_To-do item:_ Each record below needs to be copied out exactly as it stands.

Dataset extract below:

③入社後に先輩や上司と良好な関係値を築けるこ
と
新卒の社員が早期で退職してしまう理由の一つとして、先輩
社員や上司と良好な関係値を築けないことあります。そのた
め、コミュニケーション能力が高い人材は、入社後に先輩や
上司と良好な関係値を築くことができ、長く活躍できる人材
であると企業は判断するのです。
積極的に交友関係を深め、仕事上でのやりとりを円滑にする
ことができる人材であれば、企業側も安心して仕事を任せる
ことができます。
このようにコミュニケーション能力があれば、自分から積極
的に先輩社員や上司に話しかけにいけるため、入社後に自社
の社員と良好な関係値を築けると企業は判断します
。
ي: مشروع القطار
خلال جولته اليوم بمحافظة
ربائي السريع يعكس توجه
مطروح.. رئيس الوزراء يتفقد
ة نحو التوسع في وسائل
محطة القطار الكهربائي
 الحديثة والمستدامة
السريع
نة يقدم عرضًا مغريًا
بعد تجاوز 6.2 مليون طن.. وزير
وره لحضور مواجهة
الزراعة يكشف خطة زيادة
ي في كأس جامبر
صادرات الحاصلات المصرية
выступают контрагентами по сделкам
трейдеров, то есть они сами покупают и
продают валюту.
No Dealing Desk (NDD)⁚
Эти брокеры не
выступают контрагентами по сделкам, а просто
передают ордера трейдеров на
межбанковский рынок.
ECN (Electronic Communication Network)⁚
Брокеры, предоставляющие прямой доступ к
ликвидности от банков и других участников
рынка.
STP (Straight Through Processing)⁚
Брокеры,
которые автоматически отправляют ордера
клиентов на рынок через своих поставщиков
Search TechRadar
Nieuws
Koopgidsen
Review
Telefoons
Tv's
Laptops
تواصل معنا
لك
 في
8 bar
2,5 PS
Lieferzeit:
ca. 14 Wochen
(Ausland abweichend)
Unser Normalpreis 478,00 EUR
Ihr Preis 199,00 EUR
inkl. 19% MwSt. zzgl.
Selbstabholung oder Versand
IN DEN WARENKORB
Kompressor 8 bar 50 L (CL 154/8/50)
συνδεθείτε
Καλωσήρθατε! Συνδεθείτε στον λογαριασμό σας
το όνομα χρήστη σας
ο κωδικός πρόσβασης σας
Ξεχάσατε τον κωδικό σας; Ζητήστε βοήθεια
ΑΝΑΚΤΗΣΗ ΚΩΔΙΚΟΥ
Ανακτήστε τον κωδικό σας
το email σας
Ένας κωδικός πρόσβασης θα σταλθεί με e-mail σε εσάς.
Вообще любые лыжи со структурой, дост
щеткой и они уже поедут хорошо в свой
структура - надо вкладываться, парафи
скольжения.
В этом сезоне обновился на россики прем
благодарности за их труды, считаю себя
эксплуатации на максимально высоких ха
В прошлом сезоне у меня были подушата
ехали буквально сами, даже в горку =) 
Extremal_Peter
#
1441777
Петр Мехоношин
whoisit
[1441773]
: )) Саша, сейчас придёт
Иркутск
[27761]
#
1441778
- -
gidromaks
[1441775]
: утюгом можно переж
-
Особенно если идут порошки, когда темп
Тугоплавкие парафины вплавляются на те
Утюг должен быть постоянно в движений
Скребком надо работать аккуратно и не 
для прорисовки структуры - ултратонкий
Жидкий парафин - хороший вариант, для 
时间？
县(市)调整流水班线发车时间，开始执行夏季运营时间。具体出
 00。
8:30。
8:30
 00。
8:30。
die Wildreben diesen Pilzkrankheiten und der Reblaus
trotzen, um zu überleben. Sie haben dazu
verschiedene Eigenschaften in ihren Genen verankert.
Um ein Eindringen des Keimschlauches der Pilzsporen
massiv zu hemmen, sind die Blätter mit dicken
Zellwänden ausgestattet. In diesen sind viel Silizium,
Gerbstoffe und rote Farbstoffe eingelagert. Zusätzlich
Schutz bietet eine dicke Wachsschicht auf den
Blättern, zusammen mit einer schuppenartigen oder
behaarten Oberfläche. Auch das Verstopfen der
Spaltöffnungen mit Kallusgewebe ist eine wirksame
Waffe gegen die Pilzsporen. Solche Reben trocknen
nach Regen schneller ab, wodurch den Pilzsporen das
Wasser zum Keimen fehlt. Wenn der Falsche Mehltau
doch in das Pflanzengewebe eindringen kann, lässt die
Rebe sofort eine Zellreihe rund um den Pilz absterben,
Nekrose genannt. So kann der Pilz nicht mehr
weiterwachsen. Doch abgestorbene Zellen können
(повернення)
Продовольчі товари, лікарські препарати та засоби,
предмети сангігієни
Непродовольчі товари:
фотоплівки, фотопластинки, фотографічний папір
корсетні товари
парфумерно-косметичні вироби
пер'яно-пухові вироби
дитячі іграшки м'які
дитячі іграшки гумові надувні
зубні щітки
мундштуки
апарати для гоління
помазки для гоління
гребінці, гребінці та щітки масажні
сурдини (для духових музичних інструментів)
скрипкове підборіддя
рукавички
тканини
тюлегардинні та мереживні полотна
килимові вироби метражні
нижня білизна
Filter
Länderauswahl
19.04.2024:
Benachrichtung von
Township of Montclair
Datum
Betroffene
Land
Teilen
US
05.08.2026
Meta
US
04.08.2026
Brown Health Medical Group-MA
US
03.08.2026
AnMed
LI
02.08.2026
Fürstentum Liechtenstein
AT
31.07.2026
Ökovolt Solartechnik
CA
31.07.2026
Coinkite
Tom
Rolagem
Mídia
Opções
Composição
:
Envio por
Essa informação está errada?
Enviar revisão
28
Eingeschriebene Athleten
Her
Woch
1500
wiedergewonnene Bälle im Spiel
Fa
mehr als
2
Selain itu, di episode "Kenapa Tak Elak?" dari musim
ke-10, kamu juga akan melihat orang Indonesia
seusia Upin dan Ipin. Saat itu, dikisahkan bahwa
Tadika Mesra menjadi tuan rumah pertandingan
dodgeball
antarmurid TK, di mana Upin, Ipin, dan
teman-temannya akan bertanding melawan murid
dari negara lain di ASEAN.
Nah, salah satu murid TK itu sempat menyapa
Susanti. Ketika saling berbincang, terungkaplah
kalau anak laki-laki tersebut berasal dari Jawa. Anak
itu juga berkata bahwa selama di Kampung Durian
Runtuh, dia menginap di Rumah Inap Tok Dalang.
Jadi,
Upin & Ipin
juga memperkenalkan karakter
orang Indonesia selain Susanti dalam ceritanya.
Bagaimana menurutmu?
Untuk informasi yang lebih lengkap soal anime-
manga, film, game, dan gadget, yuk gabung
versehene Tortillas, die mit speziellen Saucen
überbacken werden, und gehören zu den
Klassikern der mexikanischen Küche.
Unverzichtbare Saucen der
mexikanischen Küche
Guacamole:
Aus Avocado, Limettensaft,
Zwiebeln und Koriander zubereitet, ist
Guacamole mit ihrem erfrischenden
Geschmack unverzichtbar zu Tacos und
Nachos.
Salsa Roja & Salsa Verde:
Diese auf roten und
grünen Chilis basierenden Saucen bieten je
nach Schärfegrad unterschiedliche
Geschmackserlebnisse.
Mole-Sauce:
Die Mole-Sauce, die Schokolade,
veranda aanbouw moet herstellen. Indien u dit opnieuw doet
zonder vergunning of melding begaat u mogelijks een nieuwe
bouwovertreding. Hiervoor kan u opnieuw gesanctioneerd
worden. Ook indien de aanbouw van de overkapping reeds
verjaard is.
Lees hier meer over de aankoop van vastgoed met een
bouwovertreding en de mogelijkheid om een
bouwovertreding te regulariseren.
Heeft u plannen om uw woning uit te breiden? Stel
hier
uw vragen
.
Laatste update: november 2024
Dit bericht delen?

End of Dataset extract.

_Written answer:_
③入社後に先輩や上司と良好な関係値を築けるこ
と
新卒の社員が早期で退職してしまう理由の一つとして、先輩
社員や上司と良好な関係値を築けないことあります。そのた
め、コミュニケーション能力が高い人材は、入社後に先輩や
上司と良好な関係値を築くことができ、長く活躍できる人材
であると企業は判断するのです。
積極的に交友関係を深め、仕事上でのやりとりを円滑にする
ことができる人材であれば、企業側も安心して仕事を任せる
ことができます。
このようにコミュニケーション能力があれば、自分から積極
的に先輩社員や上司に話しかけにいけるため、入社後に自社
の社員と良好な関係値を築けると企業は判断します
。
ي: مشروع القطار
خلال جولته اليوم بمحافظة
ربائي السريع يعكس توجه
مطروح.. رئيس الوزراء يتفقد
ة نحو التوسع في وسائل
محطة القطار الكهربائي
 الحديثة والمستدامة
السريع
نة يقدم عرضًا مغريًا
بعد تجاوز 6.2 مليون طن.. وزير
وره لحضور مواجهة
الزراعة يكشف خطة زيادة
ي في كأس جامبر
صادرات الحاصلات المصرية
выступают контрагентами по сделкам
трейдеров, то есть они сами покупают и
продают валюту.
No Dealing Desk (NDD)⁚
Эти брокеры не
выступают контрагентами по сделкам, а просто
передают ордера трейдеров на
межбанковский рынок.
ECN (Electronic Communication Network)⁚
Брокеры, предоставляющие прямой доступ к
ликвидности от банков и других участников
рынка.
STP (Straight Through Processing)⁚
Брокеры,
которые автоматически отправляют ордера
клиентов на рынок через своих поставщиков
Search TechRadar
Nieuws
Koopgidsen
Review
Telefoons
Tv's
Laptops
تواصل معنا
لك
 في
8 bar
2,5 PS
Lieferzeit:
ca. 14 Wochen
(Ausland abweichend)
Unser Normalpreis 478,00 EUR
Ihr Preis 199,00 EUR
inkl. 19% MwSt. zzgl.
Selbstabholung oder Versand
IN DEN WARENKORB
Kompressor 8 bar 50 L (CL 154/8/50)
συνδεθείτε
Καλωσήρθατε! Συνδεθείτε στον λογαριασμό σας
το όνομα χρήστη σας
ο κωδικός πρόσβασης σας
Ξεχάσατε τον κωδικό σας; Ζητήστε βοήθεια
ΑΝΑΚΤΗΣΗ ΚΩΔΙΚΟΥ
Ανακτήστε τον κωδικό σας
το email σας
Ένας κωδικός πρόσβασης θα σταλθεί με e-mail σε εσάς.
Вообще любые лыжи со структурой, дост
щеткой и они уже поедут хорошо в свой
структура - надо вкладываться, парафи
скольжения.
В этом сезоне обновился на россики прем
благодарности за их труды, считаю себя
эксплуатации на максимально высоких ха
В прошлом сезоне у меня были подушата
ехали буквально сами, даже в горку =) 
Extremal_Peter
#
1441777
Петр Мехоношин
whoisit
[1441773]
: )) Саша, сейчас придёт
Иркутск
[27761]
#
1441778
- -
gidromaks
[1441775]
: утюгом можно переж
-
Особенно если идут порошки, когда темп
Тугоплавкие парафины вплавляются на те
Утюг должен быть постоянно в движений
Скребком надо работать аккуратно и не 
для прорисовки структуры - ултратонкий
Жидкий парафин - хороший вариант, для 
时间？
县(市)调整流水班线发车时间，开始执行夏季运营时间。具体出
 00。
8:30。
8:30
 00。
8:30。
die Wildreben diesen Pilzkrankheiten und der Reblaus
trotzen, um zu überleben. Sie haben dazu
verschiedene Eigenschaften in ihren Genen verankert.
Um ein Eindringen des Keimschlauches der Pilzsporen
massiv zu hemmen, sind die Blätter mit dicken
Zellwänden ausgestattet. In diesen sind viel Silizium,
Gerbstoffe und rote Farbstoffe eingelagert. Zusätzlich
Schutz bietet eine dicke Wachsschicht auf den
Blättern, zusammen mit einer schuppenartigen oder
behaarten Oberfläche. Auch das Verstopfen der
Spaltöffnungen mit Kallusgewebe ist eine wirksame
Waffe gegen die Pilzsporen. Solche Reben trocknen
nach Regen schneller ab, wodurch den Pilzsporen das
Wasser zum Keimen fehlt. Wenn der Falsche Mehltau
doch in das Pflanzengewebe eindringen kann, lässt die
Rebe sofort eine Zellreihe rund um den Pilz absterben,
Nekrose genannt. So kann der Pilz nicht mehr
weiterwachsen. Doch abgestorbene Zellen können
(повернення)
Продовольчі товари, лікарські препарати та засоби,
предмети сангігієни
Непродовольчі товари:
фотоплівки, фотопластинки, фотографічний папір
корсетні товари
парфумерно-косметичні вироби
пер'яно-пухові вироби
дитячі іграшки м'які
дитячі іграшки гумові надувні
зубні щітки
мундштуки
апарати для гоління
помазки для гоління
гребінці, гребінці та щітки масажні
сурдини (для духових музичних інструментів)
скрипкове підборіддя
рукавички
тканини
тюлегардинні та мереживні полотна
килимові вироби метражні
нижня білизна
Filter
Länderauswahl
19.04.2024:
Benachrichtung von
Township of Montclair
Datum
Betroffene
Land
Teilen
US
05.08.2026
Meta
US
04.08.2026
Brown Health Medical Group-MA
US
03.08.2026
AnMed
LI
02.08.2026
Fürstentum Liechtenstein
AT
31.07.2026
Ökovolt Solartechnik
CA
31.07.2026
Coinkite
Tom
Rolagem
Mídia
Opções
Composição
:
Envio por
Essa informação está errada?
Enviar revisão
28
Eingeschriebene Athleten
Her
Woch
1500
wiedergewonnene Bälle im Spiel
Fa
mehr als
2
Selain itu, di episode "Kenapa Tak Elak?" dari musim
ke-10, kamu juga akan melihat orang Indonesia
seusia Upin dan Ipin. Saat itu, dikisahkan bahwa
Tadika Mesra menjadi tuan rumah pertandingan
dodgeball
antarmurid TK, di mana Upin, Ipin, dan
teman-temannya akan bertanding melawan murid
dari negara lain di ASEAN.
Nah, salah satu murid TK itu sempat menyapa
Susanti. Ketika saling berbincang, terungkaplah
kalau anak laki-laki tersebut berasal dari Jawa. Anak
itu juga berkata bahwa selama di Kampung Durian
Runtuh, dia menginap di Rumah Inap Tok Dalang.
Jadi,
Upin & Ipin
juga memperkenalkan karakter
orang Indonesia selain Susanti dalam ceritanya.
Bagaimana menurutmu?
Untuk informasi yang lebih lengkap soal anime-
manga, film, game, dan gadget, yuk gabung
versehene Tortillas, die mit speziellen Saucen
überbacken werden, und gehören zu den
Klassikern der mexikanischen Küche.
Unverzichtbare Saucen der
mexikanischen Küche
Guacamole:
Aus Avocado, Limettensaft,
Zwiebeln und Koriander zubereitet, ist
Guacamole mit ihrem erfrischenden
Geschmack unverzichtbar zu Tacos und
Nachos.
Salsa Roja & Salsa Verde:
Diese auf roten und
grünen Chilis basierenden Saucen bieten je
nach Schärfegrad unterschiedliche
Geschmackserlebnisse.
Mole-Sauce:
Die Mole-Sauce, die Schokolade,
veranda aanbouw moet herstellen. Indien u dit opnieuw doet
zonder vergunning of melding begaat u mogelijks een nieuwe
bouwovertreding. Hiervoor kan u opnieuw gesanctioneerd
worden. Ook indien de aanbouw van de overkapping reeds
verjaard is.
Lees hier meer over de aankoop van vastgoed met een
bouwovertreding en de mogelijkheid om een
bouwovertreding te regulariseren.
Heeft u plannen om uw woning uit te breiden? Stel
hier
uw vragen
.
Laatste update: november 2024
Dit bericht delen?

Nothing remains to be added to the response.